Supla talvez seja o artista famoso mais Do It Yourself da cena brasileira. Ele é seu próprio empresário. Lança discos por conta própria, sempre em formato físico, embora trabalhe bem no digital. Monta banda, paga ensaio, faz roteiro de seus clipes, vende shows, reserva hotel e voos, e é seu próprio divulgador na mídia. “Isso pode causar brain damage”, diz. “Sua cabeça pode explodir com tudo isso. Além da arte, você tem que fazer a parte burocrática da coisa, mas assumo o trabalho porque sei exatamente o que está acontecendo.”

O filósofo e jornalista Renan Marchesini de Quadros Souza, pesquisador musical, acha que o ideal Do It Yourself segue forte no punk e no metal. “São dois movimentos que enfatizam muito ter o disco físico, principalmente do lado do metal. Há um discurso forte entre os fãs do gênero sobre valorizar a cena, então os fãs querem o CD físico, uma camiseta ou um patch para colocar na jaqueta. É preciso ter a banquinha vendendo nos shows, bandas dependem desse apoio.”

A moçada do hip hop adotou a atitude, com artista vendendo CD em galerias comerciais, abordando as pessoas em trens

Mas ele enxerga diferença entre os gêneros. “O metal preza muito o virtuosismo dos músicos. O punk não tem isso. O Do It Yourself continua hoje até na forma de tocar, o músico punk aprende uns três acordes e sai tocando do jeito que der.”

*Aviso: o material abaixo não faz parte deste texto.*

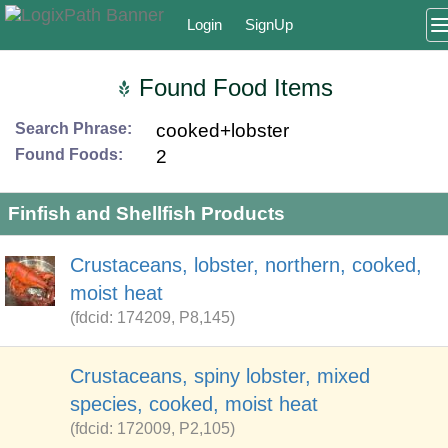
Login
SignUp
Found Food Items
Search Phrase:
cooked+lobster
Found Foods:
2
Finfish and Shellfish Products
Crustaceans, lobster, northern, cooked,
moist heat
(fdcid: 174209, P8,145)
Crustaceans, spiny lobster, mixed
species, cooked, moist heat
(fdcid: 172009, P2,105)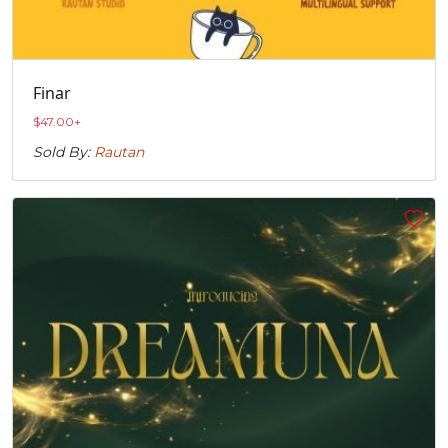
Finar
$
47.00
+
Sold By:
Rautan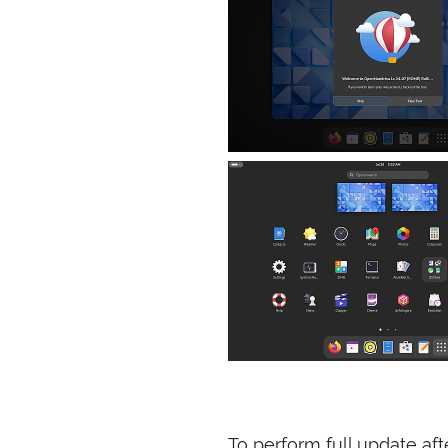
To perform full update aft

Como Massari, Marchesini ressalta a opção do faça você mesmo adotada em outras cenas. “A moçada do hip hop adotou a atitude, fazendo divulgação em muita intervenção urbana, com artista de hip hop vendendo CD pelas galerias comerciais do centro de São Paulo, abordando as pessoas em trens e metrô. O Emicida chegou a fazer isso.” Para o estudioso do punk, o legado do Do It Yourself está hoje disseminado e muito facilitado pela tecnologia digital. Ou seja, deve continuar ainda durante muito tempo por aí.